Aunque la película está realizada durante el régimen islámico presidido por el ayatolá Jomeini y en medio de la guerra entre Irán e Irak, que acabaría en 1988, Naderi deja a un lado la crónica histórica, de un presente, en aquel 1984, que había asentado su proceso de islamización, represión y censura de creadores, críticos y opositores. Solo después de realizar su siguiente largometraje en 1989, Agua, tierra y viento, Naderi decidió abandonar Irán y cambió el paisaje de Oriente por el de Occidente de Estados Unidos, donde vive actualmente. “Fue un sacrificio enorme”, le contaba a Jean-Michel Frodon, “pero 32 años después puedo decir con certeza que valió la pena. En todo este tiempo nunca me he arrepentido de mi decisión”.
Los personajes que filma Naderi no viven, pues, con una conciencia histórica, sino apegados a los afanes de los días. Si uno prescindiera de determinados detalles, no podría establecer estrictamente en qué año, en qué década sucede la película, si antes o después de la revolución religiosa de 1979. Turistas, trabajadores occidentales de la zona portuaria, obreros, desocupados, buscavidas se cruzan con Amiro a lo largo del día. A veces le increpan porque les molesta su merodeo, o le estafan y dejan sin pagar el vaso de agua fría que les vende, o le roban el hielo con que la enfría en un cubo. En esta urdimbre humana que empieza y termina en su personaje, Naderi filma con un propósito realista. No hay aquí asomo de melodrama, ni sentimentalismo, ni el miserabilismo al que a veces se ven tentados algunos directores occidentales, turistas de la pobreza que manejan a sus personajes como representaciones de la indigencia, de la penuria. No desde luego Naderi. Ni Kiarostami, ni Panahi, los otros autores iraníes fundamentales, valedores en sus películas sobre la infancia de la misma ética cinematográfica del director de El corredor.

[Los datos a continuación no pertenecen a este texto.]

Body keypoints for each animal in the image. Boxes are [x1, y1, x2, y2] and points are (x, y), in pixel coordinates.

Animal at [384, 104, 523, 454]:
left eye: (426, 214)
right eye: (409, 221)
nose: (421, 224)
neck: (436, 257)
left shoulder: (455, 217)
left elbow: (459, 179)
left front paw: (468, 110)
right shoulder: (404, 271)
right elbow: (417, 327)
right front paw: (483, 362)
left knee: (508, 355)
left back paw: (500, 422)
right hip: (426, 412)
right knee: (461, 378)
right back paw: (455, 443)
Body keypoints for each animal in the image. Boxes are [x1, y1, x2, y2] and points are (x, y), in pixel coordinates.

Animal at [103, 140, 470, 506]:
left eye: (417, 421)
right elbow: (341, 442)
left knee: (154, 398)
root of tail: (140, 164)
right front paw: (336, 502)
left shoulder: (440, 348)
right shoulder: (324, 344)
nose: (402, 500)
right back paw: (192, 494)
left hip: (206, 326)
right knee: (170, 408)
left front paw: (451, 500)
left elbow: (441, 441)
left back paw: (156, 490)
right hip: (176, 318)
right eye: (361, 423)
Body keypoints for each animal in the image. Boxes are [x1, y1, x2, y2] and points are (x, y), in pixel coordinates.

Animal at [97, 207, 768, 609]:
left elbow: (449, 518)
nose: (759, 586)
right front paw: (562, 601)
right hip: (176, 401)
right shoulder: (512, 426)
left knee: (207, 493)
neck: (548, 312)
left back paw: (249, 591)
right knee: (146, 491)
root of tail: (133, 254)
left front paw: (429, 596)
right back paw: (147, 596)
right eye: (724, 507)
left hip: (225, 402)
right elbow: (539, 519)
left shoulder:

Naderi hace partícipe del vaivén emocional de su personaje, exultante en el apogeo de su euforia y sufriente en la oscuridad de sus humillaciones, sin que ninguno de los dos sentimientos le quiebre, y de los que, no obstante, se rehace enseguida.
La conciencia de Amiro está aún en formación y por tanto es incapaz de hacerse una idea cabal del mundo; pero sí ha llegado a una verdad elemental en su precaria vida, que formula a través del grito lanzado a uno de los barcos fondeados cerca del puerto: “Llévame contigo”. Ese grito lleva la intuición de que existe otra vida en la que sus compañeros de juego no lo agredan, en la que los adultos no lo desprecien, el atisbo de una posibilidad de fuga. Fuga física. Pero también fuga interior de la prisión de la ignorancia, como cuando cae en la cuenta de que no sabe leer, según le hace ver el vendedor del puesto donde compra revistas, y decide entonces plantarse en una escuela y pedir que le admitan. Como el mismo denodado esfuerzo con que corre agónicamente por llegar el primero en las carreras que disputa con sus compañeros, aprenderá el alfabeto farsi y sus 32 letras, no solo durante las clases sino en las horas perdidas del día: siempre gritando, frente al mar, en descampados, repitiendo las letras hasta memorizarlas.
La invocación que puede hacerse respecto a El corredor de Ladrón de bicicletas y de Los olvidados, pero también, en menor medida, de Los cuatrocientos golpes, alude, como en Kiarostami y Panahi, a esa moral cinematográfica común sobre cómo narrar una infancia. Pero a diferencia de los filmes de De Sica y Buñuel, que recluyen a sus personajes pobres en una vida sin salideros, la película de Naderi concede a su personaje una fe capaz de derrotar al tiempo de su marginación. Y lo confirma saber que Amiro es Naderi y que Naderi voló por su mera voluntad de aquel reducto sin horizonte de la ciudad donde nació.